Best Practices for Mitigating Negative Interactions Between Marine Mammals and MicroROVs

Today, we published our guidelines on the responsible operation of small recreational ROVs around marine mammals.

You can read the full paper here: Thaler and friends (2019) Bot Meets Whale: Best Practices for Mitigating Negative Interactions Between Marine Mammals and MicroROVs. DOI: 10.3389/fmars.2019.00506.

Reprinted below are the explicit guidelines proposed in the paper.

1. Education. Central to any mitigation strategy involving diverse stakeholders, ranging from professional to recreational, is user education. The following are critical to establishing a responsible user community: Ensuring all potential microROV users 1) not only understand the laws and regulations for wildlife viewing that apply to the jurisdiction in which they are operating, but understand why those regulations are in place; and, most importantly, 2) have internalized a stewardship ethic that motivates them to respect the rationale behind those regulations even when operating in regions where those regulations are not enforced. This is most effective when it occurs at point-of-sale or registration of the microROV. Thus, while the additional four guidelines relate to the user, this first one relates to the manufacturer. To most effectively convey the potential harm that microROVs could pose to marine mammals, the manufacturers are best positioned to educate their user base by providing informational material with each microROV sale. 

2. Avoid unintentional contact by maintaining situational awareness. As some of the most disruptive outcomes of interaction between marine mammals and microROVs are unintentional contact, users must maintain comprehensive situational awareness of their operating site, the location of their tether, and the presence of any marine mammals. When an animal-initiated approach is observed, users should first confirm that the microROV tether is not in the path of approach and then either remain stationary with thrusters powered down until the animal passes or remove the vehicle from the water while causing minimal disturbance.

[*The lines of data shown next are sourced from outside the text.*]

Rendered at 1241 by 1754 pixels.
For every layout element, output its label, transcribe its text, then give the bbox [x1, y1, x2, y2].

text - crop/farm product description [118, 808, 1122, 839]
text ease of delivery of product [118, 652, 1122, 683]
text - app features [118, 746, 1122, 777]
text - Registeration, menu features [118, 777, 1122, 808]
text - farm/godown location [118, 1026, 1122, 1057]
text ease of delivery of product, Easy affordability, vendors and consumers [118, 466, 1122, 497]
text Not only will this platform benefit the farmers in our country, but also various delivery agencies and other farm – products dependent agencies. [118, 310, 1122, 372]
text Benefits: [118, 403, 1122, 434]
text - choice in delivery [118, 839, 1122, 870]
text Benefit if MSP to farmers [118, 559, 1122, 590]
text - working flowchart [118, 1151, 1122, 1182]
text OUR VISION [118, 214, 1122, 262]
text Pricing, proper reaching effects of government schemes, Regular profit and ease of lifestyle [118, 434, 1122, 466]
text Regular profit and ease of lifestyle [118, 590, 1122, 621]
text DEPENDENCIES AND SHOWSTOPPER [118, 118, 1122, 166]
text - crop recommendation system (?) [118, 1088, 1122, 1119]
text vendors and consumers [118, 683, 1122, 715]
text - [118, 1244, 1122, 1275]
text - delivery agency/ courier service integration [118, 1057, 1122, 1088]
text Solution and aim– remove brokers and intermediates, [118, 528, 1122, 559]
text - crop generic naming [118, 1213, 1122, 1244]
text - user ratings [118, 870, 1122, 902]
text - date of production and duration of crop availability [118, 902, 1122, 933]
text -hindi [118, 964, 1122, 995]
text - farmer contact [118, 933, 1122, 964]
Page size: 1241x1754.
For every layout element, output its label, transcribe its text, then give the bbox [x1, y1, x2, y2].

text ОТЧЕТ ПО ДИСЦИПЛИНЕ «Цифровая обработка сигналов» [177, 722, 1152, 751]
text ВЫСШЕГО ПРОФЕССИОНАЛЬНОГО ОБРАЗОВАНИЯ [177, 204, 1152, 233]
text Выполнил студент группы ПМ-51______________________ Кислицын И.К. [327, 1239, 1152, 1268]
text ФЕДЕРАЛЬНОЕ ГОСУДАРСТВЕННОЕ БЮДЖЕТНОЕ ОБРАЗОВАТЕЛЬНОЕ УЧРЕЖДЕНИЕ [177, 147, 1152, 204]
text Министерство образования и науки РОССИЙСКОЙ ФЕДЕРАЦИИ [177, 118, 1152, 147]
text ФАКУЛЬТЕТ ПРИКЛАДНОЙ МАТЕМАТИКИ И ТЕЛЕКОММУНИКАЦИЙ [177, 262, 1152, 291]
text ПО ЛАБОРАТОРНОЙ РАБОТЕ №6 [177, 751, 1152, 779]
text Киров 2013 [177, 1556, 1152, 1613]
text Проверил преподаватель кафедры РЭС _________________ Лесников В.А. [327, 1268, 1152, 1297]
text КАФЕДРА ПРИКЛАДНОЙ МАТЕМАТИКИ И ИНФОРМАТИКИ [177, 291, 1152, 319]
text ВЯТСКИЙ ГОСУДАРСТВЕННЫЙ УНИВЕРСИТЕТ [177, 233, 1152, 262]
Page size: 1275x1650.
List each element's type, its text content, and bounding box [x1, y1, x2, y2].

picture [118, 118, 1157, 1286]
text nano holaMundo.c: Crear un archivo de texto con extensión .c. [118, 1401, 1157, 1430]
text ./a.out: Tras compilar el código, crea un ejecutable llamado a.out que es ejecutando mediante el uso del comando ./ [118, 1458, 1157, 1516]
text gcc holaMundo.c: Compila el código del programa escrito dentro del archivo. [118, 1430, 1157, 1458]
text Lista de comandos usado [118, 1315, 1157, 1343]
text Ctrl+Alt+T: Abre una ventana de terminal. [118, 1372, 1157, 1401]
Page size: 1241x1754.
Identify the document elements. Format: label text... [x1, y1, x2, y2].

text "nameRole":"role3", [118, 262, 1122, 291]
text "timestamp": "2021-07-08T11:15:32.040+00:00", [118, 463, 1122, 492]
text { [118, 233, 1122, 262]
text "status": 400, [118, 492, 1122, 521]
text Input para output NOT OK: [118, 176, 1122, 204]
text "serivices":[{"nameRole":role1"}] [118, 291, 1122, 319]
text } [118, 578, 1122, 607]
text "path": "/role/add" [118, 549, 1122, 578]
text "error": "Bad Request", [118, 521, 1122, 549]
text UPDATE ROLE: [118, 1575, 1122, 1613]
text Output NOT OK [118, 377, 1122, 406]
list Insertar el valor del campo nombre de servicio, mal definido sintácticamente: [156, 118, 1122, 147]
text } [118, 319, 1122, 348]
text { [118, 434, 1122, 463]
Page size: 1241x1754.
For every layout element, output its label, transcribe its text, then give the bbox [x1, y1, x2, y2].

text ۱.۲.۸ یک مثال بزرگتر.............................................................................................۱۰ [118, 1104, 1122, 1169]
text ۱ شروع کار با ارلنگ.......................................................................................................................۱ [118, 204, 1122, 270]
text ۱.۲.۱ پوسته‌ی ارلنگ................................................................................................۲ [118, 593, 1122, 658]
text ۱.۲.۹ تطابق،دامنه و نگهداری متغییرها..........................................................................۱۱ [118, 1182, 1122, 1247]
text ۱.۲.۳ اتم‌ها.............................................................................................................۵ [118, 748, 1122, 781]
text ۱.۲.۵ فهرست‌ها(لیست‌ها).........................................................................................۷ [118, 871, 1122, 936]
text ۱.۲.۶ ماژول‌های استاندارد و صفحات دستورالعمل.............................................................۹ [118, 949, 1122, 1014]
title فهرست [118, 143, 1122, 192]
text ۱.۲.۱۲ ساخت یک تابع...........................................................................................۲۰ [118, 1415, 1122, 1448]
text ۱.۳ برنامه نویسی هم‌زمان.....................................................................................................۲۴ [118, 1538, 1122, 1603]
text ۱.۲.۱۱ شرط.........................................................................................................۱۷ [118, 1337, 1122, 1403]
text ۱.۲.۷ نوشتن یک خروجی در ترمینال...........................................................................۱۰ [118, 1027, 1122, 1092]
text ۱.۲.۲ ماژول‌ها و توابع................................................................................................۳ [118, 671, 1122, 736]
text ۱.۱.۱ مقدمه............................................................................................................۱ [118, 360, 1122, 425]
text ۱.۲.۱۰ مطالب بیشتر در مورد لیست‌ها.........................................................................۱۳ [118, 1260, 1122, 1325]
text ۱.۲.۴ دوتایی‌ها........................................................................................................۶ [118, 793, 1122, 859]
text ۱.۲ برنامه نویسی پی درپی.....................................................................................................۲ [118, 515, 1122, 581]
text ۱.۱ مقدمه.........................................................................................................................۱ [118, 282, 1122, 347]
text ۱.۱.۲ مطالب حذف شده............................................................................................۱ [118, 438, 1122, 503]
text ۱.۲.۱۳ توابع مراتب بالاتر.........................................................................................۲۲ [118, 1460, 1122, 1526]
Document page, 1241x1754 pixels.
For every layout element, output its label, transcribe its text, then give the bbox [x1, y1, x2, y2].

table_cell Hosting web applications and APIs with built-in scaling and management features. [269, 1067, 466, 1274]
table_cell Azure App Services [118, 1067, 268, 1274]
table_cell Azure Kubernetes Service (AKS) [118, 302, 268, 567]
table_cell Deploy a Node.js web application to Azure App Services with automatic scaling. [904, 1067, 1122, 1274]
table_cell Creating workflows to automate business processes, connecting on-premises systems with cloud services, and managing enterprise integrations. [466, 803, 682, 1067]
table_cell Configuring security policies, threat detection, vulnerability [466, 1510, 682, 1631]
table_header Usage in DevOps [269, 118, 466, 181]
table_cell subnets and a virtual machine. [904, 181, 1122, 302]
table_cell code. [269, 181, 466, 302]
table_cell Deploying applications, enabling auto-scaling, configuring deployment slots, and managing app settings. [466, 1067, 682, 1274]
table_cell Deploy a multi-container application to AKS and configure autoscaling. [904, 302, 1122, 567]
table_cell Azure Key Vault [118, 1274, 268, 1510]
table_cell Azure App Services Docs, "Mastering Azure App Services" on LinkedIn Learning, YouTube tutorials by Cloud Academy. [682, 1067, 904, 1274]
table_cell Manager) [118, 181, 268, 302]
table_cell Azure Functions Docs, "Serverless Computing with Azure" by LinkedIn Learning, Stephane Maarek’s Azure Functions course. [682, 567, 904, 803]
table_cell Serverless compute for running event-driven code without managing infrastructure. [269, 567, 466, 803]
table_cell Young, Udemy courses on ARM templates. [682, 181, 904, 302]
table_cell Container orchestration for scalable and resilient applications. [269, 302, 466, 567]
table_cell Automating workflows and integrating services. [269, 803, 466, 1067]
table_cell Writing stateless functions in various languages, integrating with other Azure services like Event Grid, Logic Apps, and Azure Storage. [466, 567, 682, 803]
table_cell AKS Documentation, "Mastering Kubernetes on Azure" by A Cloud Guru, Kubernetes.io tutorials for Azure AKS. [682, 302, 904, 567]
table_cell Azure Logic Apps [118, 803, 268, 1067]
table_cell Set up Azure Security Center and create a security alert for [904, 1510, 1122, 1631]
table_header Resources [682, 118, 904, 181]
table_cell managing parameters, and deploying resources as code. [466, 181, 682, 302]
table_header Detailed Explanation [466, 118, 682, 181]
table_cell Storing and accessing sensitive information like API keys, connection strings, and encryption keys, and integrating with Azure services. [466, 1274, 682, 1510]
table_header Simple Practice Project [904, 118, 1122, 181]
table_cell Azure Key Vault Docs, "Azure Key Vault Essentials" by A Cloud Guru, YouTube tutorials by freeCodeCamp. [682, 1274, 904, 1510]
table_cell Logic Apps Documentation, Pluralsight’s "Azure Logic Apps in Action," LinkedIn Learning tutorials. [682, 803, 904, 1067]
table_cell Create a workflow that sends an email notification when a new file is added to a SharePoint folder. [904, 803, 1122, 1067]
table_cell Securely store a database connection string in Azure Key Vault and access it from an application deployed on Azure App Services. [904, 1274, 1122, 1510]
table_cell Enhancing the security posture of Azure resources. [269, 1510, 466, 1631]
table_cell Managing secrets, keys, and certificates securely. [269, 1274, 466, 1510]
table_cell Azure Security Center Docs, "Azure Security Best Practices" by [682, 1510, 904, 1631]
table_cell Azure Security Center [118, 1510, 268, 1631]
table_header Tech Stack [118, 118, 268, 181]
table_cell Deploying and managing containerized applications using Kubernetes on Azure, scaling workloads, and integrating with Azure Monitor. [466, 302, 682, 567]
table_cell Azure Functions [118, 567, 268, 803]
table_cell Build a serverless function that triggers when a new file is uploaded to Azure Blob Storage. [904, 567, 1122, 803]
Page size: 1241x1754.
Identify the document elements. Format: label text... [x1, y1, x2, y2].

3. Avoid intentional contact by maintaining a safe distance and piloting responsibly. When operated in close proximity to marine mammals, microROVs should be treated no differently than any other vehicle. Intentional contact with marine mammals is not only highly disruptive but is illegal in some countries. MicroROV operators should familiarize themselves with local wildlife viewing regulations, always maintain a safe distance (50 to 100m; distances can be estimated by placing markers on the tether to act as a scale) when piloting a microROV in areas where marine mammals are present and maintain constant awareness over the location of both the robots and marine mammals. Where local regulations or professional standards exist for local tourism, microROVs should not get closer than the distances stipulated by local marine mammal approach standards. Any direct contact between a microROV and a marine mammal should be treated as an unacceptable encounter and microROV operations should cease immediately. Maintaining a safe distance will also mitigate the impact of noise produced by the microROV.

4. Treat microROVs as a tool to reduce, rather than increase, vehicle density. MicroROVs present a powerful opportunity to allow a large number of people to safely view marine mammals. Because of this, it may be tempting to deploy multiple microROVs in regions where marine mammals are known to aggregate, thus increasing the risk of contact and behavioral alterations to the target species. MicroROVs should be treated as tools to reduce vehicle density by allowing multiple operators and viewers to use a single microROV feed as an alternative to many divers in the water or numerous tour boats. As multiple microROVs operating in a small area also create hazards for the devices, operators should adopt standards and protocols (such as “first-come, first-served” commonly used at popular SCUBA diving locations) to minimize microROV density.

5. Minimize deployment in regions of known ecological importance to marine mammals. There are a number of locations that have been designated as Marine Protected Areas or identified as “hotspots” for marine mammals, year-round and seasonally, such as Kealakekua Bay in Hawaii. In addition, there are locations where marine mammals are reliably sighted and engaged in normal behaviors, such as foraging, mating, or nursing. Operators should refrain from deploying microROVs in such areas, as well as in areas where marine mammals are present in large numbers. In cases where the microROV is already in the water, operators should recall the device if it becomes likely that direct or indirect contact could occur. Operators should always refrain from pursuing or otherwise interacting with marine mammals. In cases where rare and vulnerable species are observed (and particularly when engaged in critical behaviors such as forging, mating, or nursing young), microROV users should make every effort to remove their equipment from the water without causing additional disturbance.